··· DATA RECORDS

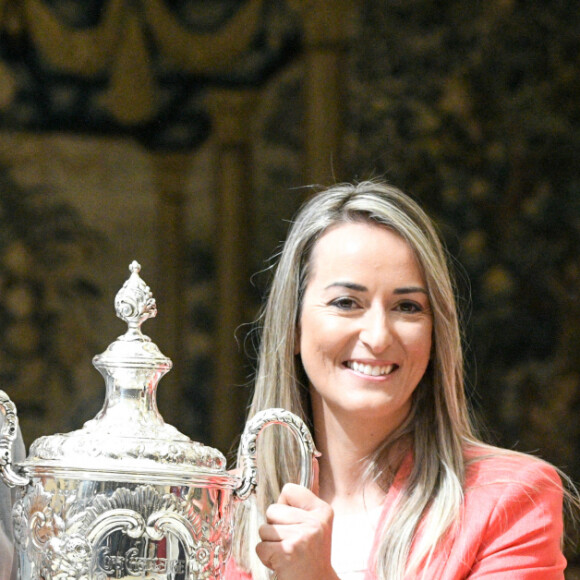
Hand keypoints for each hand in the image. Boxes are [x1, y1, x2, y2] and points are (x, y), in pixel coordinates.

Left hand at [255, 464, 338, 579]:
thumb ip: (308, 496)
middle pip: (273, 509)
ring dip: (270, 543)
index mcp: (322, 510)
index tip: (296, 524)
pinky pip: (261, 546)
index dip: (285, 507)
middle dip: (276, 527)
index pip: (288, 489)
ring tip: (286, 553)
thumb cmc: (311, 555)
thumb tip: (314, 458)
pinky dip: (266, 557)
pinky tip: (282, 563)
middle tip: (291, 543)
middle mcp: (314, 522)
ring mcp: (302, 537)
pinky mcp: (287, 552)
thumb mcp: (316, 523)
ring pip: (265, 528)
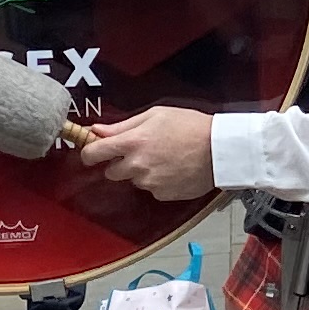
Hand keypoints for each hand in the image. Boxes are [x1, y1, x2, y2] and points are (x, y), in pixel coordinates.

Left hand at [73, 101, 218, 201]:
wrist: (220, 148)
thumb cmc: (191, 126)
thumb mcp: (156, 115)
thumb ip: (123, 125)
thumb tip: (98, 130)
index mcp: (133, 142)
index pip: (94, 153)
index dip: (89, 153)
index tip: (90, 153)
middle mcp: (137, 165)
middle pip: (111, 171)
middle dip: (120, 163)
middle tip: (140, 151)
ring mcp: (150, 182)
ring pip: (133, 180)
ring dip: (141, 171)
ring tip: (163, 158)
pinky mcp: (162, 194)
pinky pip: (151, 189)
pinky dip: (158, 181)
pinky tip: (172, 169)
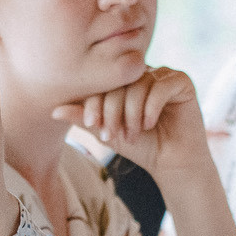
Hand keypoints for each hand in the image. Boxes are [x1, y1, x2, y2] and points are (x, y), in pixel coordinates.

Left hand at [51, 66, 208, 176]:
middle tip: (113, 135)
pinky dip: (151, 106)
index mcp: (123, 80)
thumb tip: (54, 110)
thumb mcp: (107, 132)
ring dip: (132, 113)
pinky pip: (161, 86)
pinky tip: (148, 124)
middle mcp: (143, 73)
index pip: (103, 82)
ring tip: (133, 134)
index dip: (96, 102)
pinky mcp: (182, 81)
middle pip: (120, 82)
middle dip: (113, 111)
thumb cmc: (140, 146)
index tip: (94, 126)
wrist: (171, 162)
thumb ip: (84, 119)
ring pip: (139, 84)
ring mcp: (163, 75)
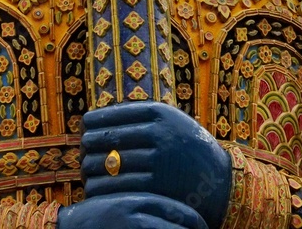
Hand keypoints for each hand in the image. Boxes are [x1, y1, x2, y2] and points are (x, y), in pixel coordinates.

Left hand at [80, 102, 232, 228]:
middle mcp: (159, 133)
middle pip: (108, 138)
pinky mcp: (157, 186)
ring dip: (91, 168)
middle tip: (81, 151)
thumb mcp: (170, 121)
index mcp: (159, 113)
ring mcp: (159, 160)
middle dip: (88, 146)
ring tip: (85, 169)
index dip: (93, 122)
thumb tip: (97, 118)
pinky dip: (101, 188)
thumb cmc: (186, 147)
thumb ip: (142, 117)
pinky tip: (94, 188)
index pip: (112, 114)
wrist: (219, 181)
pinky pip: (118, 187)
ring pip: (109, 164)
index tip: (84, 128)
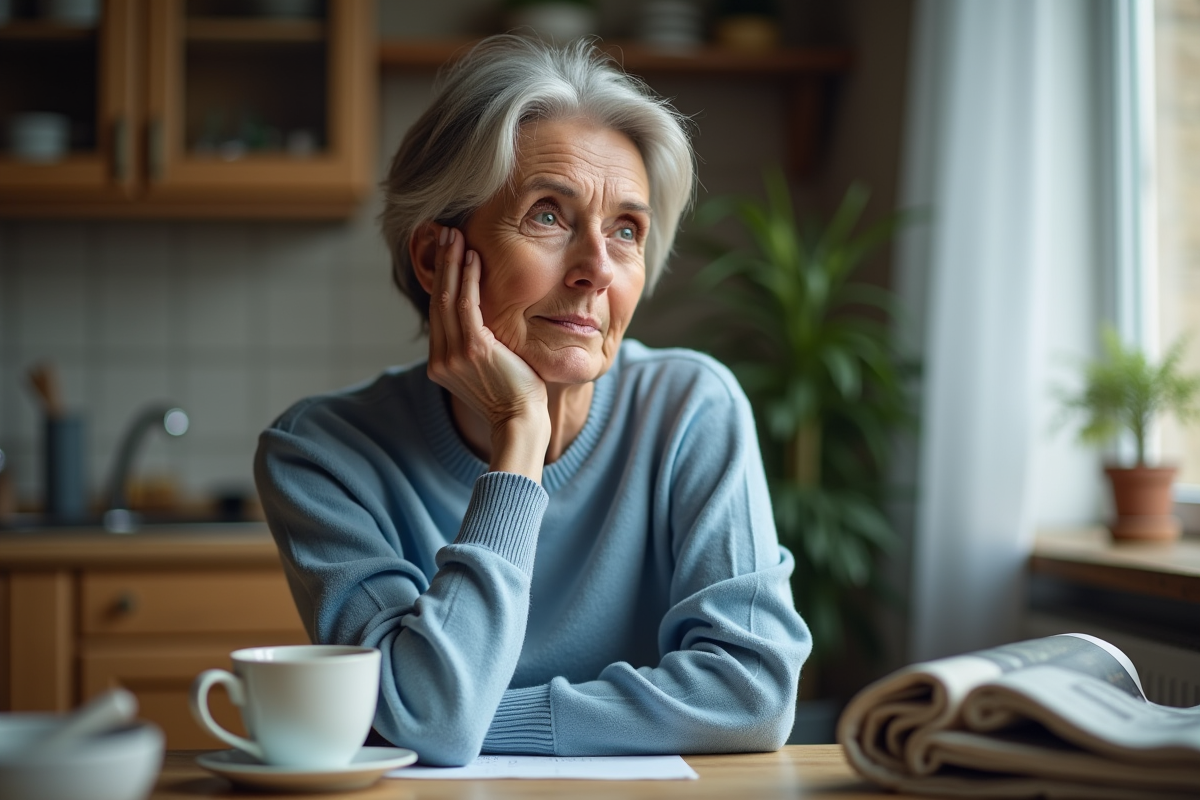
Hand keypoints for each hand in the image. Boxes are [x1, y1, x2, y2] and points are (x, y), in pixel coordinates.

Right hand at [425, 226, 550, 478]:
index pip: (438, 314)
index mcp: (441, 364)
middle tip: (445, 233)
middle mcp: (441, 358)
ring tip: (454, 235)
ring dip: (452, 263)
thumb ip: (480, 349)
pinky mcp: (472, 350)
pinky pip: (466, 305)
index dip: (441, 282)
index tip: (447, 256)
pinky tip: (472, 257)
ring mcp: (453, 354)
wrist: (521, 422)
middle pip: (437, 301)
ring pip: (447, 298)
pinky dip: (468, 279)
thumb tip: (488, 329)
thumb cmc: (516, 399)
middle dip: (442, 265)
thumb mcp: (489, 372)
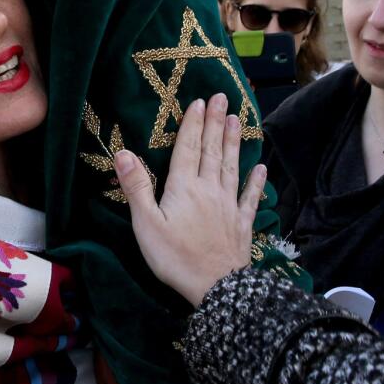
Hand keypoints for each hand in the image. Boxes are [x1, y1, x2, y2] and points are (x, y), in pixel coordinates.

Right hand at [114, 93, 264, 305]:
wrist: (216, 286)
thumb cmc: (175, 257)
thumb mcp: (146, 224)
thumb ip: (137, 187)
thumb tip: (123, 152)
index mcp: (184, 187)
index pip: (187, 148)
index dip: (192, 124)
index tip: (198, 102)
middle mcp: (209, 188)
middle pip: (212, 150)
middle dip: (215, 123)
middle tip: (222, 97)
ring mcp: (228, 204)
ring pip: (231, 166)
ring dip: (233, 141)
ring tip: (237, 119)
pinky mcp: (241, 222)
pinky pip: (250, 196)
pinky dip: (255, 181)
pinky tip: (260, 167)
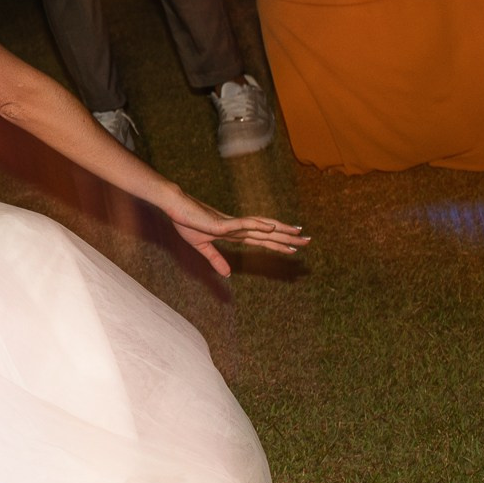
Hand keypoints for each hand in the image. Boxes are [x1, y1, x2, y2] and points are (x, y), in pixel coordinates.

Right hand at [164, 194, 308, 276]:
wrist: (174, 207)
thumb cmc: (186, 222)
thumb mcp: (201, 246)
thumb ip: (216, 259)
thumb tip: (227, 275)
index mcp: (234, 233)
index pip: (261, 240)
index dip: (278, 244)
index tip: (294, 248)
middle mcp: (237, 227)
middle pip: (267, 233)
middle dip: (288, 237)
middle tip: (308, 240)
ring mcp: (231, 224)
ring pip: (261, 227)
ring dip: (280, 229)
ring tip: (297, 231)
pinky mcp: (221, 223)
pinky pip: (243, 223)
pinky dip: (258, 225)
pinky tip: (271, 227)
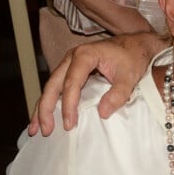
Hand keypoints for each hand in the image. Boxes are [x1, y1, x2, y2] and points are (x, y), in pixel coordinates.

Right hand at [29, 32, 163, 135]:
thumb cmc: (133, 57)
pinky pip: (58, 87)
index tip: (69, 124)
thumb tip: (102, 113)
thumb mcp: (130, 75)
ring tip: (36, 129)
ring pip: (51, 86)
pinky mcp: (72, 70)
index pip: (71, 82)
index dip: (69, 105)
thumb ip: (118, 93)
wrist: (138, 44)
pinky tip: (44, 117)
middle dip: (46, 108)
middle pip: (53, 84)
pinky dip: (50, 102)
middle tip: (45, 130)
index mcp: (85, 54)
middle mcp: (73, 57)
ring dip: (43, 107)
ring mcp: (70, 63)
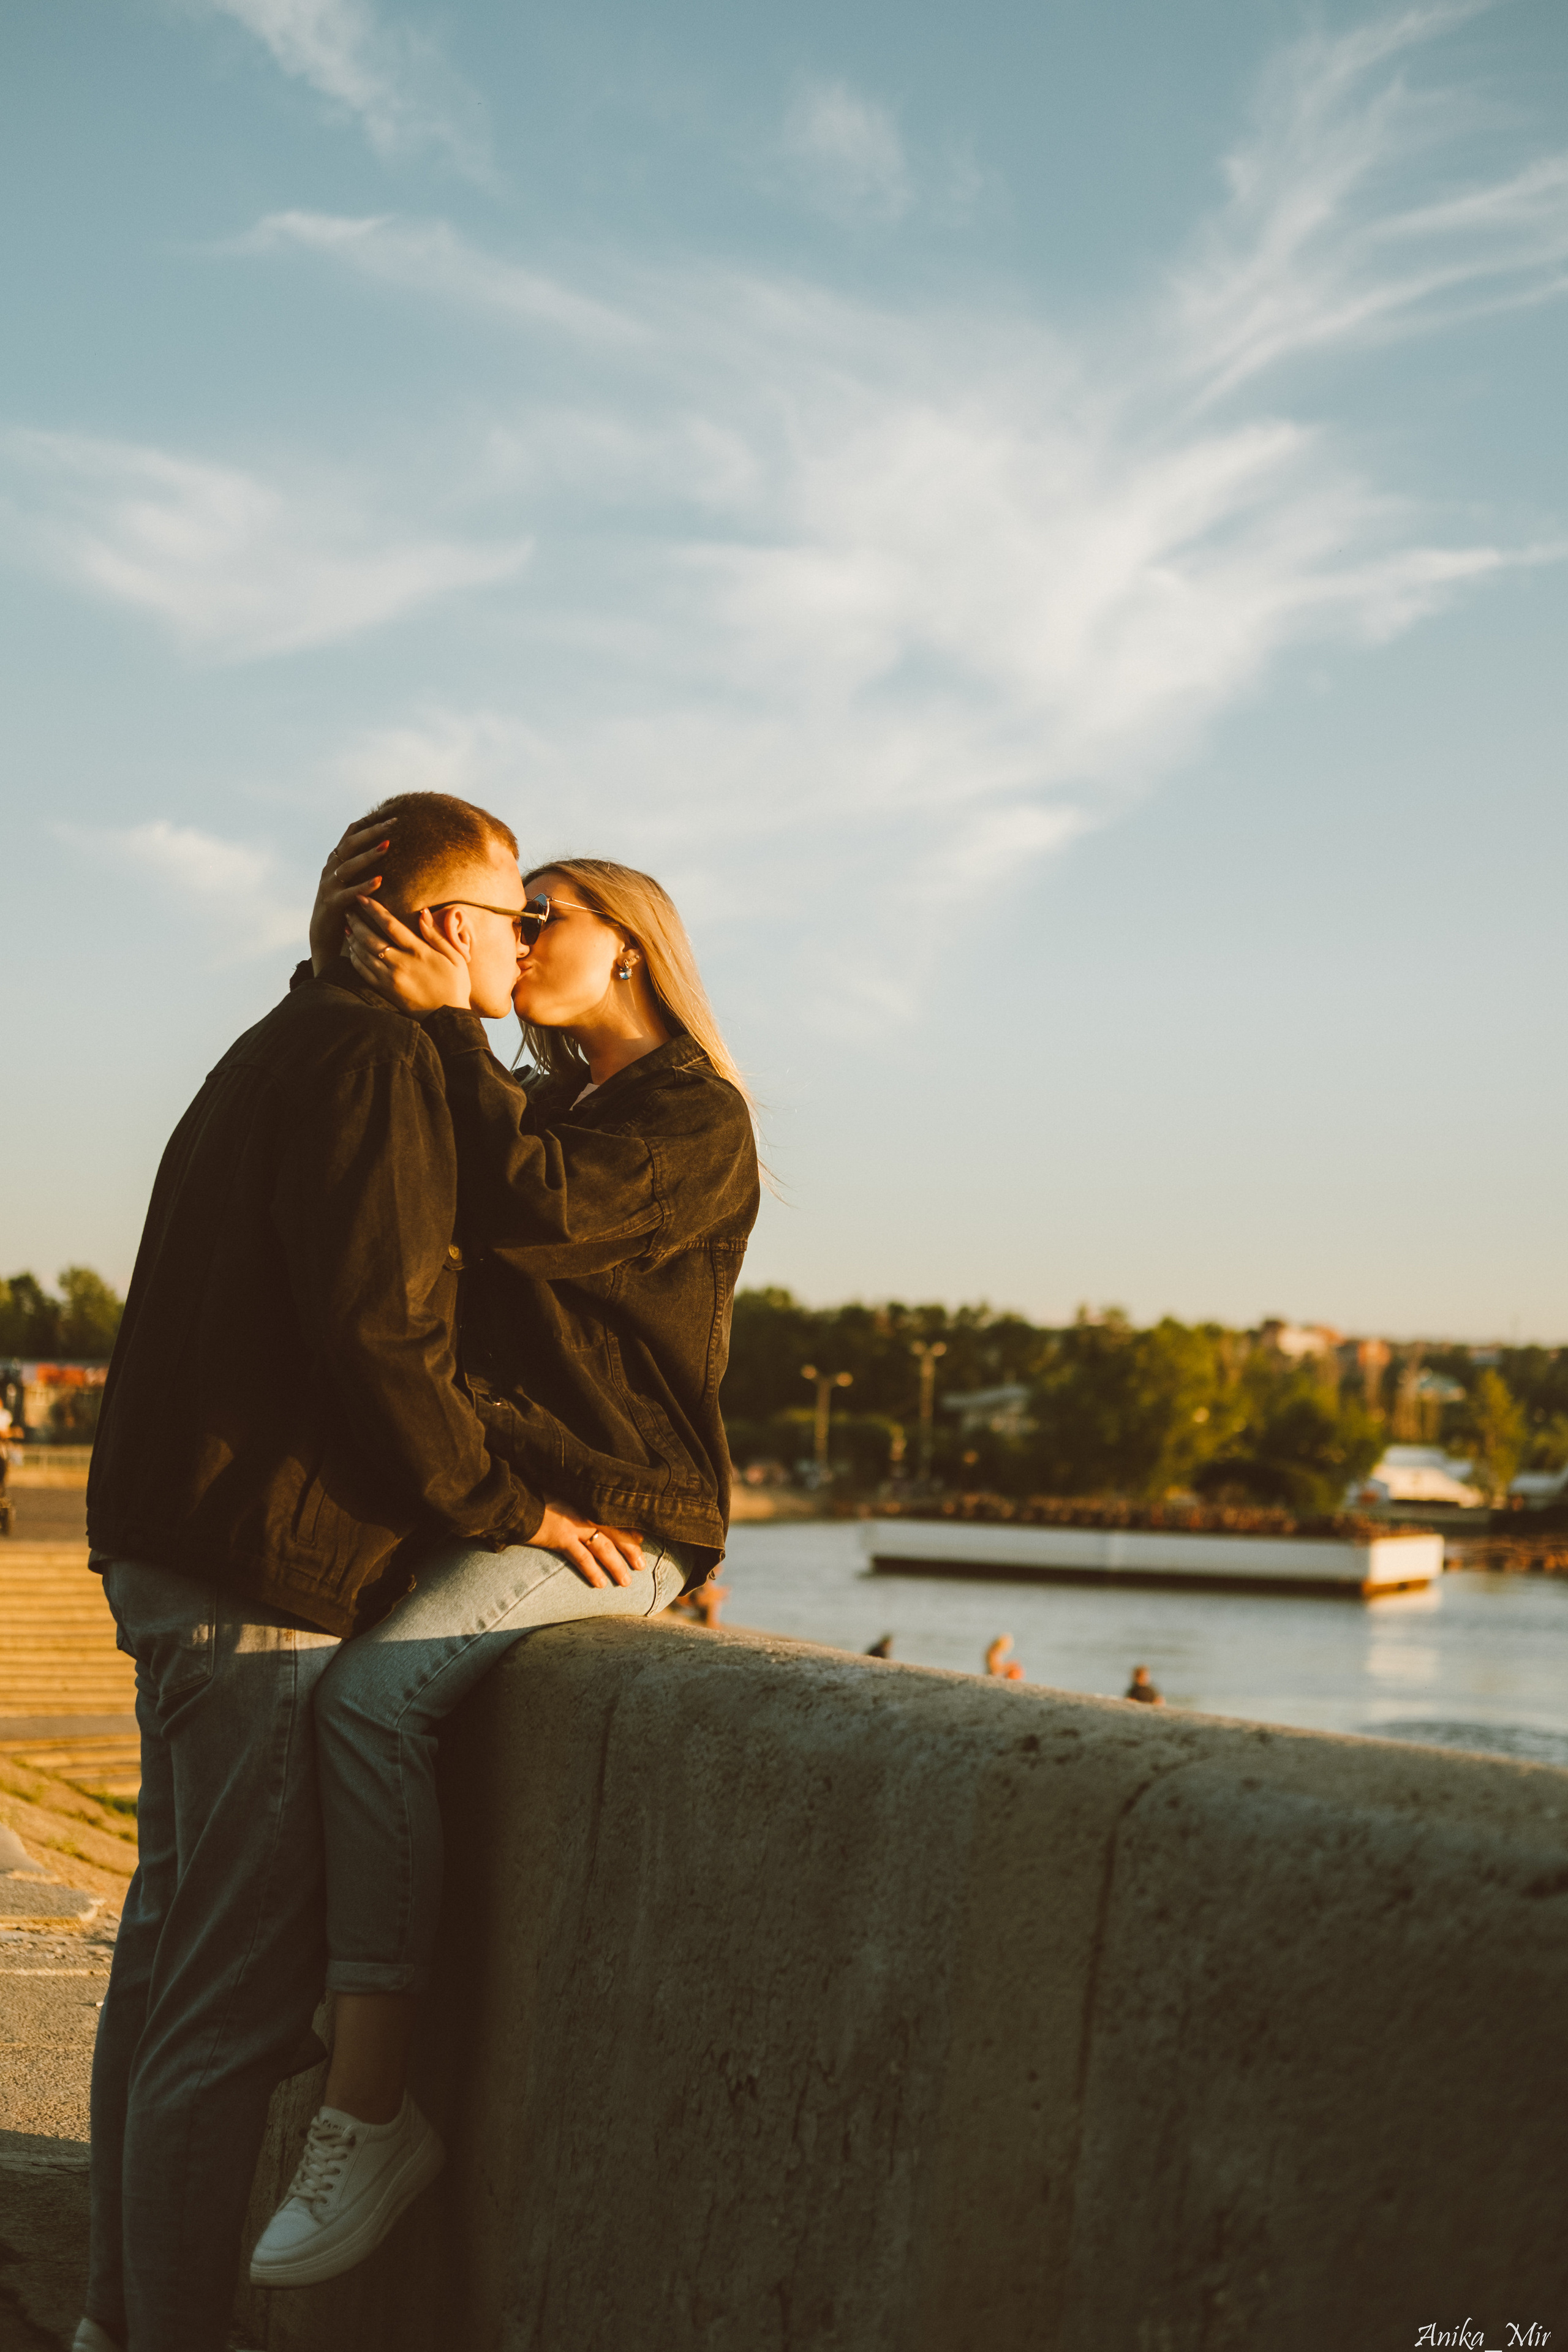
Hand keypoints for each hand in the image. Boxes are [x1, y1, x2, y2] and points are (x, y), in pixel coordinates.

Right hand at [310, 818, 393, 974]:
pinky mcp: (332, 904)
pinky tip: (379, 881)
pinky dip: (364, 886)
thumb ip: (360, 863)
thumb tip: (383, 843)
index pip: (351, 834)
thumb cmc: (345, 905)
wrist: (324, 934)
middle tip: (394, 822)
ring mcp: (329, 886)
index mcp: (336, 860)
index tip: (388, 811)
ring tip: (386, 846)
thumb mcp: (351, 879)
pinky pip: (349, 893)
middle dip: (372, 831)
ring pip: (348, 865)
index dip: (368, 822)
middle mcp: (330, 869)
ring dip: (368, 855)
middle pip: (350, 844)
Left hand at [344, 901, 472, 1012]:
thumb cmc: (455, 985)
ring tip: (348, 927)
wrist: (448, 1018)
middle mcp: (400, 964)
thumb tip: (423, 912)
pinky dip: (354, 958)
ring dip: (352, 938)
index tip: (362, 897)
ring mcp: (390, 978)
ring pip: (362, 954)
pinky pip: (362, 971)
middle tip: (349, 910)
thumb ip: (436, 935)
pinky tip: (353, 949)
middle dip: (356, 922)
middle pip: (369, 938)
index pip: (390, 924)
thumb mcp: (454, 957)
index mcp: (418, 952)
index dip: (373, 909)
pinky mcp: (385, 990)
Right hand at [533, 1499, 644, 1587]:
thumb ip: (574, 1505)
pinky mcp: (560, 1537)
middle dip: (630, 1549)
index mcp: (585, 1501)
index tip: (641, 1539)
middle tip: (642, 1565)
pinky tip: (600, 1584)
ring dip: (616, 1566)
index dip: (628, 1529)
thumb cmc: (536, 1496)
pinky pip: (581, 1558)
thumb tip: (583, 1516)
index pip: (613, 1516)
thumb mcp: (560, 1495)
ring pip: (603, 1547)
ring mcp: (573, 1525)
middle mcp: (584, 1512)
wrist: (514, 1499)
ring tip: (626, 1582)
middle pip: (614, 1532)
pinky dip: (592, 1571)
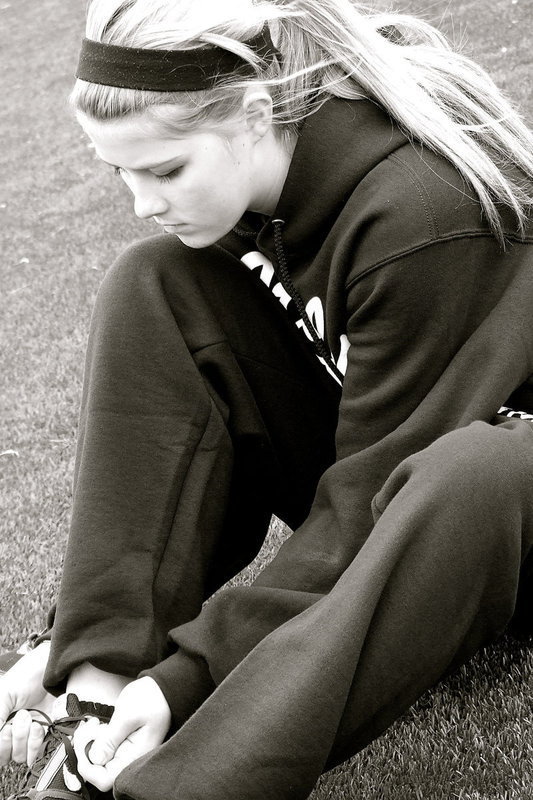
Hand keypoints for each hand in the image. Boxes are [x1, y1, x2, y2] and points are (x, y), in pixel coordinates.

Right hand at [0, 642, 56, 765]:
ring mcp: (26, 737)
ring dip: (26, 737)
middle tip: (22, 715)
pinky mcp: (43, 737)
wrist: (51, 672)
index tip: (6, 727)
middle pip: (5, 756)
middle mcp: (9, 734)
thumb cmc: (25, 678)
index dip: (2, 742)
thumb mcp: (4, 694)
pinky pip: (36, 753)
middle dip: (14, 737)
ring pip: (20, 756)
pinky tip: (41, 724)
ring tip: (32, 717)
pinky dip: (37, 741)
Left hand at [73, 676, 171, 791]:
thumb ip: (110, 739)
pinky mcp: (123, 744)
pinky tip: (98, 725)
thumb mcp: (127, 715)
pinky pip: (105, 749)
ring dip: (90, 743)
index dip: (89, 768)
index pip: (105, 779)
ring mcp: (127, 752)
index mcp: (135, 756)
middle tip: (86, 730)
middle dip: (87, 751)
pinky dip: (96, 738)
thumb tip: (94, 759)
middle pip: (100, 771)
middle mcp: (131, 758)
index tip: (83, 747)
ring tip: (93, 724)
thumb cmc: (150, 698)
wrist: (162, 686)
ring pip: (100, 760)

······

» **BRIEF**:
Beginning with the line above that has "middle pip: (53, 84)" and going on through the line that has "ring pip: (603, 1547)", retype every line exactly and add nothing else; drop the pictures.

» **REPLY TO THE EXERCISE**:
middle pip: (53, 84)
pinky dip: (50, 102)
middle tip: (45, 130)
index mcp: (85, 54)
middle mcp: (73, 57)
ring dip: (43, 107)
ring mcp: (70, 63)
Hand keypoints for each hand in the image. Boxes are [x1, y1, x2, y2] and points are (x, y), in pixel coordinates.

Right hand at [310, 818, 393, 974]:
pinky mcp: (332, 904)
pinky tip: (379, 881)
pinky dip: (364, 886)
thumb ip: (360, 863)
thumb tip: (383, 843)
index pip: (351, 834)
thumb cmc: (345, 905)
wrist: (324, 934)
middle tip: (394, 822)
ring mcp: (329, 886)
index mcp: (336, 860)
index tip: (388, 811)
ring tip: (386, 846)
thumb mcp: (351, 879)
pinky pip: (349, 893)
middle dip: (372, 831)
ring pip: (348, 865)
index dip: (368, 822)
middle mcp: (330, 869)
ring dip: (368, 855)
middle pip: (350, 844)
Left hand at [344, 901, 472, 1012]:
thumb cmc: (455, 985)
ring tip: (348, 927)
wrist: (448, 1018)
middle mcp: (400, 964)
thumb tip: (423, 912)
pinky dip: (354, 958)
ring dip: (352, 938)
index tip: (362, 897)
ring mcp: (390, 978)
ring pip: (362, 954)
pinky pip: (362, 971)
middle tip: (349, 910)
thumb ip: (436, 935)
pinky tip: (353, 949)
middle dip: (356, 922)
middle pip: (369, 938)
index pip: (390, 924)
thumb mcp: (454, 957)
index mcp: (418, 952)
index dip: (373, 909)
pinky mcp: (385, 990)
Right hand at [533, 1499, 644, 1587]:
thumb ip: (574, 1505)
pinky mcp: (560, 1537)
middle dip: (630, 1549)
index mcp: (585, 1501)
index tip: (641, 1539)
middle tip: (642, 1565)
pinky tip: (600, 1584)
ring dip: (616, 1566)
index dip: (628, 1529)
thumb cmc: (536, 1496)
pinky pip: (581, 1558)
thumb tip: (583, 1516)
index pip: (613, 1516)
thumb mcp: (560, 1495)
ring pip: (603, 1547)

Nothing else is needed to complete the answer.